Todos contuvieron el aliento al presenciar la reacción de su padre ante esa incógnita.

—¿Padre? —apremió Sebastien al hombre totalmente paralizado.

—Yo… yo se lo entregué hace veintiséis años a una mujer a la que… amé —contestó, entrecortadamente, William, y en sus ojos grises Sebastien reconoció el tormento, el anhelo y la necesidad que solo la pérdida del verdadero amor puede provocar.

¿Cómo se llama, padre? Debemos hallarla, ella es la clave para solucionar todo este enredo y dar con el hombre que te odia. Hemos averiguado el nombre por el que se hace llamar, el Diablo.
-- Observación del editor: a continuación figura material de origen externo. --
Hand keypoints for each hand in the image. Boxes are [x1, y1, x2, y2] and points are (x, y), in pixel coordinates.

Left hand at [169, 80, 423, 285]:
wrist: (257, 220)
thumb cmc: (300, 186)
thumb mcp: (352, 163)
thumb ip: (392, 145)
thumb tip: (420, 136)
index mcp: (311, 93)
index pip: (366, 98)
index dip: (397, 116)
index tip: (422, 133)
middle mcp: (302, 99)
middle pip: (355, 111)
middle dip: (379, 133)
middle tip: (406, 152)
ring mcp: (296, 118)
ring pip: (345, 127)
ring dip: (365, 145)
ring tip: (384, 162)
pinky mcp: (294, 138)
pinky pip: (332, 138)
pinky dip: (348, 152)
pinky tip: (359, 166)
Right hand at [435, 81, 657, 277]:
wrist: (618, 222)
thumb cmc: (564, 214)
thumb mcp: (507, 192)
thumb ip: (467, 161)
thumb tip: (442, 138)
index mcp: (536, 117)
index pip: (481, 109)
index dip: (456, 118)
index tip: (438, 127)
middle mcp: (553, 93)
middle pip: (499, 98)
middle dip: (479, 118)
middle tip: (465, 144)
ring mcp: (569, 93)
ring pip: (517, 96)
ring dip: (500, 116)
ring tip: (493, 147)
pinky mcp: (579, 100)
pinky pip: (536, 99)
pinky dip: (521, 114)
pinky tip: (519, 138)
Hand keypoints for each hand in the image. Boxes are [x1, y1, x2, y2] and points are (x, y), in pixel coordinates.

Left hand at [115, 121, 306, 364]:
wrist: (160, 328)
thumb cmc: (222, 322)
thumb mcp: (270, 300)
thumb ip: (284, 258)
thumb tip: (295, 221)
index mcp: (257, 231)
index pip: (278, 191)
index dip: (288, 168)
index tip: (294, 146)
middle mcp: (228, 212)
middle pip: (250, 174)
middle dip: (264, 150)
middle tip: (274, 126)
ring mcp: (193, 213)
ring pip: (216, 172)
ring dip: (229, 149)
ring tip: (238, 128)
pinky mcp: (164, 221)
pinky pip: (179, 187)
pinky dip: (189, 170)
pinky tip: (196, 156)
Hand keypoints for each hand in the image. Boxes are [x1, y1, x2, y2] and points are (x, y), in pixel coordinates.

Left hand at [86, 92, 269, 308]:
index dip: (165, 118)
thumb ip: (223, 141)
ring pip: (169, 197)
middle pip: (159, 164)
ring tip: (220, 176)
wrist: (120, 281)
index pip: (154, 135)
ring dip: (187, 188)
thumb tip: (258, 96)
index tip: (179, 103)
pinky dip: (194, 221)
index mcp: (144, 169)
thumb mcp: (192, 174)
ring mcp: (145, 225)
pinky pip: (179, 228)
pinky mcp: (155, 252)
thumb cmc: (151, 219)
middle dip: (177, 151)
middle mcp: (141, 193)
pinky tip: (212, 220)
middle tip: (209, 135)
Moine no solo seguía sus órdenes para destruirte, también se ocupó de destruir la vida de mi esposa y su familia, y necesito dar con él. Dime el nombre de esa mujer —lo urgió él una vez que se hubo recuperado de la impresión.

—Hace años que no sé nada sobre ella, su apellido de soltera era Timorton. Pero luego de casarse, se convirtió en lady Amanda Asher, marquesa de Landon —declaró su padre, y el silencio que llenó el lugar solo fue interrumpido por el jadeo incrédulo que soltó Jeremy.